Au cœur de la stratégie de transformation de l’Etat, les programmes Action Publique 2022 et Tech.gouv ont permis un large mouvement de dématérialisation des 250 procédures les plus utilisées par les particuliers et les entreprises. Cet objectif ambitieux constitue un point d’étape important dans la modernisation de la relation des usagers à leurs administrations. Il a également soulevé une réflexion profonde sur l’égalité d’accès des citoyens aux services publics numériques et sur la transformation des de la relation usager. Quels freins ont été identifiés ? Comment aller plus loin ?
La persistance de freins à l’accessibilité des services publics numériques
Faciliter l’accessibilité aux services publics numériques nécessite en premier lieu d’accélérer le déploiement d’une connectivité performante à l’échelle de l’ensemble des territoires et jusqu’à l’usager final.

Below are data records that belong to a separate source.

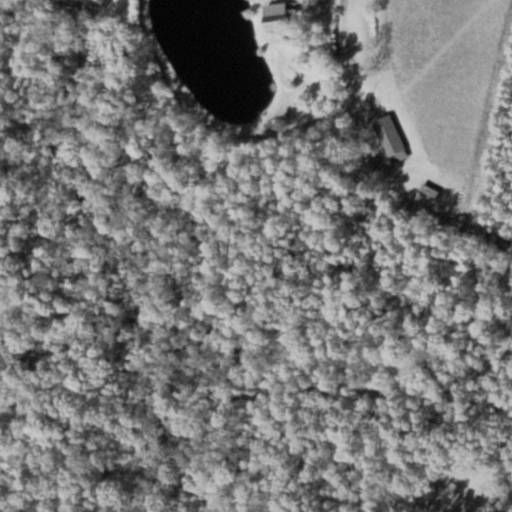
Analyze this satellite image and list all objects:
building: (278, 16)
building: (391, 137)
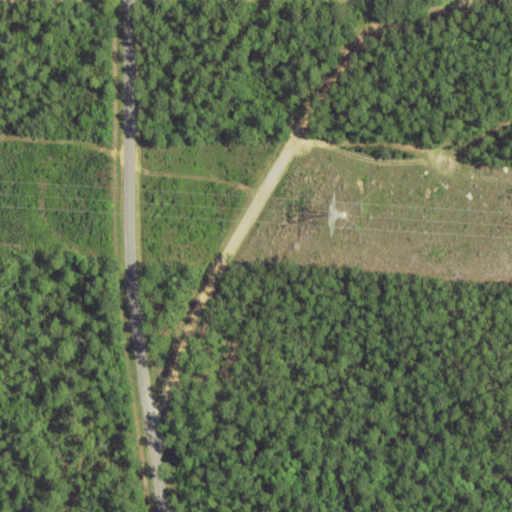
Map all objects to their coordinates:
road: (271, 180)
power tower: (342, 214)
power tower: (341, 223)
road: (131, 257)
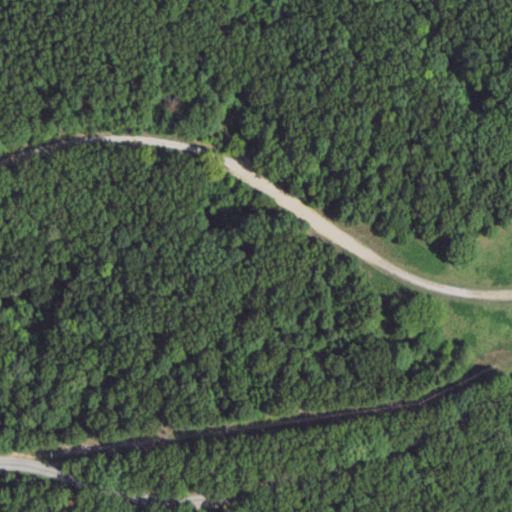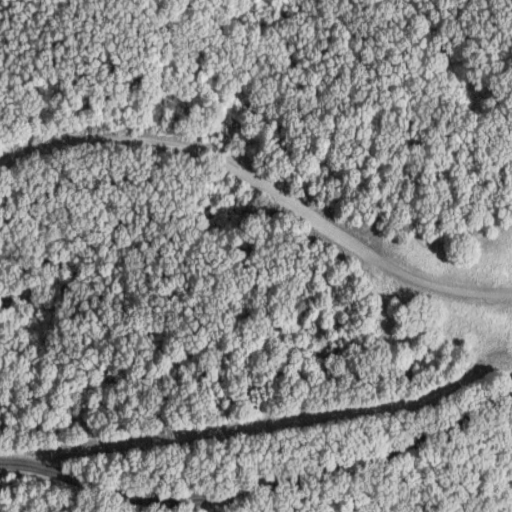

En effet, l’objectif du plan France Très Haut Débit visant à couvrir l’intégralité du territoire en très haut débit d’ici fin 2022 n’est pas encore atteint : en 2021, seulement 69% des Français bénéficiaient d’un accès au très haut débit.
L’accessibilité aux services publics dématérialisés dépend également de la facilité pour le citoyen de recourir au numérique et de disposer d’équipements adéquats. La Défenseure des droits, dans son rapport annuel d’activité 2020, expose les difficultés d’accès aux droits et aux services publics provoquées par la dématérialisation, parmi lesquels les difficultés économiques, obérant l’équipement des usagers.
Enfin, le manque de compétences des usagers est un frein majeur à l’utilisation des démarches en ligne : une étude de l’INSEE publiée en mai 2022 fait apparaître que 32% des adultes ont renoncé à effectuer une démarche en ligne en 2021, notamment en raison de la complexité des démarches ou du manque de compétences numériques.
La numérisation des services publics doit s’accompagner d’une intermédiation
Pour pallier ces freins et répondre à l’exigence d’inclusion des citoyens, une intermédiation avec l’administration s’avère nécessaire. La transformation numérique de l’Etat doit ainsi s’intégrer dans une stratégie omnicanale, qui laisse « à chaque usager le choix de son mode de relation avec l’administration », comme l’a indiqué la ministre de la transformation et de la fonction publique en février 2022 : « toute démarche numérique sera désormais systématiquement doublée d’un accueil de proximité, dans les espaces France services, et d’un soutien par téléphone ».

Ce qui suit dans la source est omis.